December 1, 2019
DSW has gained two invaluable colleagues. Ceyenne Doroshow and J. Leigh Brantly will be joining the organization as Community Engagement Consultant and Research and Project Manager, respectively.
Ceyenne Doroshow is an author, activist, organizer, performer, and public figure in the trans and sex worker rights movements. She is the Founder and Executive Director of Gays and Lesbians Living in a Transgender Society (GLITS), an organization that works to provide holistic care to LGBTQ sex workers.
Ceyenne is an internationally renowned public speaker and has been featured in numerous international media outlets, TV shows, and documentaries such as The Red Umbrella Diaries, Miss Major, Showtime’s Oz, and Netflix specials on sex worker rights. She has presented at The Desiree Alliance, Creating Change, Harm Reduction Coalition, International AIDS Conference, and many other events.
Her passion, warmth, respect, and tireless generosity have positioned Ceyenne as a thought leader in the sex worker rights movement, sharing her work and personal experiences as a Black trans woman and former sex worker. She currently serves on the boards of Sex Workers Outreach Project-USA, Caribbean Equality Project, SOAR Institute, and the New York Transgender Advocacy Group (NYTAG).
At the intersection of policy, creativity, and research is where you will find multiracial genderqueer J. Leigh Brantly, who currently serves on advisory boards for GLITS and SOAR Institute and is the co-president of the New York State Gender Diversity Coalition. J. Leigh received the 2019 Marsha P. Johnson Community Leader Award from NYTAG and worked on an amicus brief with DSW’s Melissa Broudo to challenge the bad federal law known as FOSTA/SESTA.
J. Leigh has spoken at MOMA/PS1’s Sex Workers’ Festival of Resistance (with Ceyenne Doroshow and DSW’s Melissa Broudo) and the International AIDS Conference, and they co-curated sex worker films at both of these events. They have represented sex work on Showtime’s Billions and Fox’s The Following; been featured in TIME, VICE News, and TimeOUT NY; and spoken at the NYC Women’s Rally, sandwiched between Gloria Steinhem and Congresswoman Alexandria Ocasio-Cortez (D-NY).
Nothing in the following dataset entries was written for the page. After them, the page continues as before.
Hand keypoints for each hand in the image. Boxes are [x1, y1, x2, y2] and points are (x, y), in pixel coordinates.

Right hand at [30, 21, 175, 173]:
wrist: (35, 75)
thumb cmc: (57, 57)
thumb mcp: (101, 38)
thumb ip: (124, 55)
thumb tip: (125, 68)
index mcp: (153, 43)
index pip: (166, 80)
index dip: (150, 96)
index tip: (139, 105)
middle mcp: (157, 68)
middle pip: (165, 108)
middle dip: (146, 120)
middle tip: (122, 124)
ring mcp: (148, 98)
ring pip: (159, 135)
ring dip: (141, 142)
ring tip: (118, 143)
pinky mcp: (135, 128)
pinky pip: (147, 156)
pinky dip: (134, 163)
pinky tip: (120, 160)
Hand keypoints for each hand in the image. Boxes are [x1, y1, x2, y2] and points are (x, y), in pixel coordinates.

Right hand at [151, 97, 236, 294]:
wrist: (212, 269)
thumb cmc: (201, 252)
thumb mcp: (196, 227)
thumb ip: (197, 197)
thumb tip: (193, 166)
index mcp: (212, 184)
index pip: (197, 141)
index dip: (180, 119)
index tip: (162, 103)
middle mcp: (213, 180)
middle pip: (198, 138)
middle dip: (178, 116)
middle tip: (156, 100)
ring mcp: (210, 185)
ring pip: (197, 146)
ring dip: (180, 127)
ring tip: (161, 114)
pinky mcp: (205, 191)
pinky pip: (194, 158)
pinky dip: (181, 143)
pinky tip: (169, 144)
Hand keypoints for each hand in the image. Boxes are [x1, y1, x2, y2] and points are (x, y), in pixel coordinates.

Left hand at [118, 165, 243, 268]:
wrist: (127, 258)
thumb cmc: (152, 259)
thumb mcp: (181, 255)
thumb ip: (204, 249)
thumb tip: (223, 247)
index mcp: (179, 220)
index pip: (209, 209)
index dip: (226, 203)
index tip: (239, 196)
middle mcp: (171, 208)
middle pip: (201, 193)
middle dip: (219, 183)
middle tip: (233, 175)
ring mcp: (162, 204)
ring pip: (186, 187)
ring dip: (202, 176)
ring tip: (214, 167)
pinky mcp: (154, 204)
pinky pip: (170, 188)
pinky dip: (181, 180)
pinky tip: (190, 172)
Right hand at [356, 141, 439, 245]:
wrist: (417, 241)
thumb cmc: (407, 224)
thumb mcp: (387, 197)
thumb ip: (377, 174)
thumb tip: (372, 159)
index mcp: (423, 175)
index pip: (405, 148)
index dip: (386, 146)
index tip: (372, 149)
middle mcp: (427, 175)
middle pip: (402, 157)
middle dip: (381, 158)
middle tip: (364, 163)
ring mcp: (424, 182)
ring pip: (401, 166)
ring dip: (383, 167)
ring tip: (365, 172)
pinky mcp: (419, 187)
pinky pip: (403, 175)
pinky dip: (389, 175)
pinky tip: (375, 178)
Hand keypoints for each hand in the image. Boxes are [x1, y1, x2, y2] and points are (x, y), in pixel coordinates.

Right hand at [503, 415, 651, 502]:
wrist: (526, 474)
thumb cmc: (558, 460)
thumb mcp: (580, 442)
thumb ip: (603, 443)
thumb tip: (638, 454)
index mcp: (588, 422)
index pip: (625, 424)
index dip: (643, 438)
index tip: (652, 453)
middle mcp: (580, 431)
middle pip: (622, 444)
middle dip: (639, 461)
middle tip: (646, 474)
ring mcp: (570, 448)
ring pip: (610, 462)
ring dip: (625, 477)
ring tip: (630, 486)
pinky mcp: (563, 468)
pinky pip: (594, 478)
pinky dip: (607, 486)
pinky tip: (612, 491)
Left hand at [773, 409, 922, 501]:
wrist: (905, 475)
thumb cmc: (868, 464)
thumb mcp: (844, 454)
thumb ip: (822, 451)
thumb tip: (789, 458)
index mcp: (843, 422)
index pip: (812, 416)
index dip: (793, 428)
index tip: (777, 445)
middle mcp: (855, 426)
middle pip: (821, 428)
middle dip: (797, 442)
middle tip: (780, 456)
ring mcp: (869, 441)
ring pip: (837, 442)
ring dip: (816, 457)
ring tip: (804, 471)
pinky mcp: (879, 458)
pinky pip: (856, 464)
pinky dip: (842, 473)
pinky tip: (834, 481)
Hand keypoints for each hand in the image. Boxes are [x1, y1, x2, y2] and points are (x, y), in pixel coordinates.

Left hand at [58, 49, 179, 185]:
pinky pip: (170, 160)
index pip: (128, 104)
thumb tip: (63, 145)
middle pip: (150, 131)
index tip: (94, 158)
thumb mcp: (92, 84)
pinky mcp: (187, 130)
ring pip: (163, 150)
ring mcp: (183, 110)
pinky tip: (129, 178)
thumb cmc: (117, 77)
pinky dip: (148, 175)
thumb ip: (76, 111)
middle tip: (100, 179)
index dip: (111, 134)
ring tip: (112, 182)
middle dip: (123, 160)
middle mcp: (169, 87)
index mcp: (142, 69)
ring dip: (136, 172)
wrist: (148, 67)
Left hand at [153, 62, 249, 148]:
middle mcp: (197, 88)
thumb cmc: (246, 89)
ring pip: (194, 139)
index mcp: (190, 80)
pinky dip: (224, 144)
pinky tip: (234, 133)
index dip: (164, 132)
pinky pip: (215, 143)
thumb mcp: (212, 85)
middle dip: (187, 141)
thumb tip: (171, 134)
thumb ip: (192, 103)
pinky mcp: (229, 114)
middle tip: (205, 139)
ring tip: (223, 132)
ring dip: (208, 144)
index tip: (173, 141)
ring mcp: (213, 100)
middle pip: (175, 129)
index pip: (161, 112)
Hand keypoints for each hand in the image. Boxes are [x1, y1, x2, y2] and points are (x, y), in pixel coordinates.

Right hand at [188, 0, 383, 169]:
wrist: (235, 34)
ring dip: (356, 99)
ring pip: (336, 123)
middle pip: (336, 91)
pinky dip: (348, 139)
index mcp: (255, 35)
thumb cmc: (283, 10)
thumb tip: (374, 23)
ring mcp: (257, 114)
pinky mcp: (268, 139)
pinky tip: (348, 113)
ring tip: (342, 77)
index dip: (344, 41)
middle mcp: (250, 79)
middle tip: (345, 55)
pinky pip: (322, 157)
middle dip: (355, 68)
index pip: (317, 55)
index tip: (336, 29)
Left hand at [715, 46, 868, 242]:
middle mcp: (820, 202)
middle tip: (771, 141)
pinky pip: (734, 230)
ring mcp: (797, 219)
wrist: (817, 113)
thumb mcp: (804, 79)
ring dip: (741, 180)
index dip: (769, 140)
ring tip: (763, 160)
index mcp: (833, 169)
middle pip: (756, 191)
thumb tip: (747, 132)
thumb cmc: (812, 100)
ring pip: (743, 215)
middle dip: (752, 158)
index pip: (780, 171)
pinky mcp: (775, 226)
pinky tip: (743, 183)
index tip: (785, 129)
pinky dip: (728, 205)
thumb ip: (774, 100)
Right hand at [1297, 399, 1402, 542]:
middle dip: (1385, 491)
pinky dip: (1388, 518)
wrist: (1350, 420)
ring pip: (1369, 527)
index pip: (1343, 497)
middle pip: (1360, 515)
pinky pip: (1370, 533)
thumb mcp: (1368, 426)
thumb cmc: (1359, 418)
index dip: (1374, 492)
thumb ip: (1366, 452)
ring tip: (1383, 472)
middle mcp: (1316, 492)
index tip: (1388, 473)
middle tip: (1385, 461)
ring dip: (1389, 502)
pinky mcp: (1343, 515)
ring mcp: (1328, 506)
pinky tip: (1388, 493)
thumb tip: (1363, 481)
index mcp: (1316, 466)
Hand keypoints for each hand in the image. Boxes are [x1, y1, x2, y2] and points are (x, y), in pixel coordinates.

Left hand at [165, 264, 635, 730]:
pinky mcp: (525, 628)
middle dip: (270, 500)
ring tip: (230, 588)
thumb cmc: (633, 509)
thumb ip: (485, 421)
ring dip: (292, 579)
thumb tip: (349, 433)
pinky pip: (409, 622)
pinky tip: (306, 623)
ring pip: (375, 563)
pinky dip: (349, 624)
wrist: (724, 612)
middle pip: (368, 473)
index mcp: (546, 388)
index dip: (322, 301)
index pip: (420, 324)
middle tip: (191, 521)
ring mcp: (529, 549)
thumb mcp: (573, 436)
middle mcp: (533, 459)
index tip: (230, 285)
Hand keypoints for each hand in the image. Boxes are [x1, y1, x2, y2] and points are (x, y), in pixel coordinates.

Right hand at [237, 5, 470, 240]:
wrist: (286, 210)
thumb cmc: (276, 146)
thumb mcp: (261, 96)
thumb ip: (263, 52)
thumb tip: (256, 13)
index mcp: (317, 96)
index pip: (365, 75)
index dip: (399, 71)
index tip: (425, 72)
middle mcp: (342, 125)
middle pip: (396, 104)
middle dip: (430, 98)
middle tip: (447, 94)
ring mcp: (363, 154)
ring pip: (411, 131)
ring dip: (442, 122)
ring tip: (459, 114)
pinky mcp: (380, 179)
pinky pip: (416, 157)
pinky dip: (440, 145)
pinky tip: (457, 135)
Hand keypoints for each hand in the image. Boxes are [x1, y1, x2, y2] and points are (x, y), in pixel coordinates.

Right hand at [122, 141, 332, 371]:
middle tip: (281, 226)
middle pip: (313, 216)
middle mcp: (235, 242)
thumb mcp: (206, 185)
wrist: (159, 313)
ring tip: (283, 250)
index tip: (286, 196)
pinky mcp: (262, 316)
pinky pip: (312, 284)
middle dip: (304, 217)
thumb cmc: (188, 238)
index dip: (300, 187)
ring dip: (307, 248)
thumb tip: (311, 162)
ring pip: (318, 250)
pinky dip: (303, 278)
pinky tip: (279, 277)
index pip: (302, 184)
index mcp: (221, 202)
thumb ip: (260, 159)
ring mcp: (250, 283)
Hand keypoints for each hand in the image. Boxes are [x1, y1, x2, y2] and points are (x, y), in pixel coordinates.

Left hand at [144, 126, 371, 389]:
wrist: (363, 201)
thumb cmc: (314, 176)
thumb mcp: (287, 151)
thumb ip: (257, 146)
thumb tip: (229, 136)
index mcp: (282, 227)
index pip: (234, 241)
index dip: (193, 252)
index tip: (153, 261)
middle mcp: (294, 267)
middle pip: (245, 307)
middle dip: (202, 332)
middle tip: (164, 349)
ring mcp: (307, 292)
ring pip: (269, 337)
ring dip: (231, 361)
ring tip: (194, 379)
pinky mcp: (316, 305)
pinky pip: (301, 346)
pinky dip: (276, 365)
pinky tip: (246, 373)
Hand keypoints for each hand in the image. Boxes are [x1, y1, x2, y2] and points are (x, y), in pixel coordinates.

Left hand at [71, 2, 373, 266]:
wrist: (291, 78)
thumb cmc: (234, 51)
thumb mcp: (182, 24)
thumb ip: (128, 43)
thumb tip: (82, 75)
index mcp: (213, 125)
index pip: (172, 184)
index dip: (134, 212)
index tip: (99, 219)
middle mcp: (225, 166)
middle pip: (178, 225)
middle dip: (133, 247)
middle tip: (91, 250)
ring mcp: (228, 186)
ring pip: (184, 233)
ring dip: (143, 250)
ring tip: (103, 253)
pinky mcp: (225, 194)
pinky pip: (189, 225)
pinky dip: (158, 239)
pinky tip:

In collaboration with the Colectivo Intercultural Transgrediendo, they co-produced SEXHUM, an ethnographic sex worker short film for an international academic research project, which was funded by the European Research Council. In 2021, they will begin a Ph.D. research program focusing on sex workers with physically (dis)abled clients.
Ceyenne Doroshow (second from right) and J. Leigh Brantly (far right) at the 2018 International AIDS Conference in Amsterdam with Jill McCracken, Ph.D. (center), Alex Andrews (right of center) of SWOP Behind Bars, and other sex worker activists.
Ceyenne and J. Leigh are powerhouses within the sex worker and TGNCNB communities. They have worked together at GLITS, spoken on panels together, and organized for sex worker/transgender rights. They collaborated on a study of transphobia and queerphobia experienced by LGBTQ sex workers for the Global Network of Sex Work Projects.
Both acted as advisors to the Museum of the City of New York, where Ceyenne’s groundbreaking cookbook (written while she was incarcerated on prostitution charges), Cooking in Heels, is now permanently featured in the museum’s transgender activism exhibit. With unparalleled expertise in media, advocacy, and harm-reduction work, DSW is fortunate to have them on board.
As DSW takes on additional initiatives, our organization is expanding its capacity to better serve the goals of the sex worker rights movement. The progress we have made in 2019 motivates us, and we look forward to continuing the momentum into the new year.